© JUNGE FREIHEIT Verlag GmbH & Co. www.jungefreiheit.de 18/18 / 27. April 2018

Die Protokolle der Weisen von Berlin
Verschwörungstheorie: Als Lenin ein deutscher Geheimagent war und Ludendorff sein Führungsoffizier
Jürgen W. Schmidt

Die Historikerin Eva Ingeborg Fleischhauer  hat sich auf die deutsch-russischen Beziehungen im 20. Jahrhundert spezialisiert. Der 75jährigen Professorin verdanken wir wichtige Monographien über den Weg zum Hitler-Stalin-Pakt von 1939, den Widerstand deutscher Diplomaten gegen diesen Pakt oder über die Chancen eines deutsch-russischen Sonderfriedens. 

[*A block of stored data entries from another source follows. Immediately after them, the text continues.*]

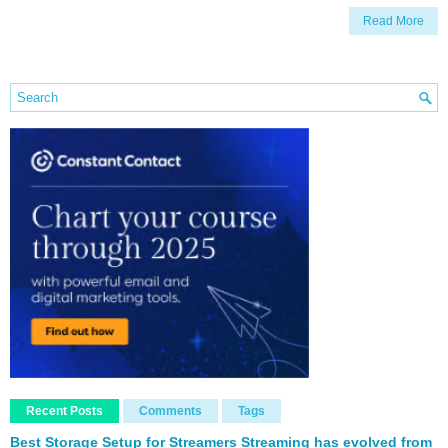
Read More
Recent Posts
Comments
Tags
Best Storage Setup for Streamers Streaming has evolved from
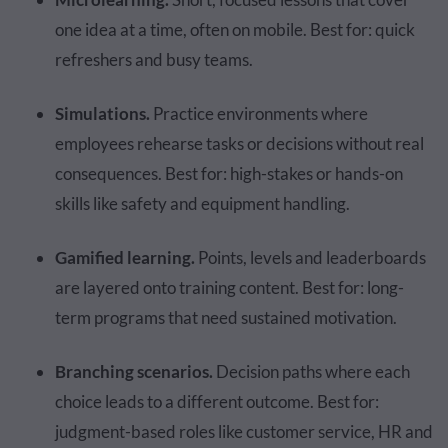
one idea at a time, often on mobile. Best for: quick
refreshers and busy teams.
Simulations.
Practice environments where
employees rehearse tasks or decisions without real
consequences. Best for: high-stakes or hands-on
skills like safety and equipment handling.
Gamified learning.
Points, levels and leaderboards
are layered onto training content. Best for: long-
term programs that need sustained motivation.
Branching scenarios.
Decision paths where each
choice leads to a different outcome. Best for:
judgment-based roles like customer service, HR and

Ende 2017 ist sie mit einem voluminösen, mit Anmerkungen und Fußnoten gespickten Werk zu einem anderen Kapitel der deutsch-russischen Geschichte angetreten. Die Grundthese jenes Buches ist allerdings derart „steil“, daß Rezensent Manfred Nebelin in der FAZ vom 27. November 2017 kaum Kritik an Fleischhauer wagte, obwohl gerade er in ihrem Buch für seine Ludendorff-Biographie kritisiert wird. Denn in zehnjähriger, mühevoller detektivischer Arbeit hat die Historikerin Fleischhauer nun Ludendorff ebenso wie Lenin „enttarnt“. Glaubte man bislang, daß Ludendorff erstmals 1917 den Namen „Lehnin“(!) hörte und damals aus sehr verständlichen Gründen nichts gegen dessen Reise im „plombierten Waggon“ nach Rußland hatte (JF 15/17), setzt Fleischhauer nunmehr deren persönliche Bekanntschaft und Zusammenarbeit Jahrzehnte früher an. 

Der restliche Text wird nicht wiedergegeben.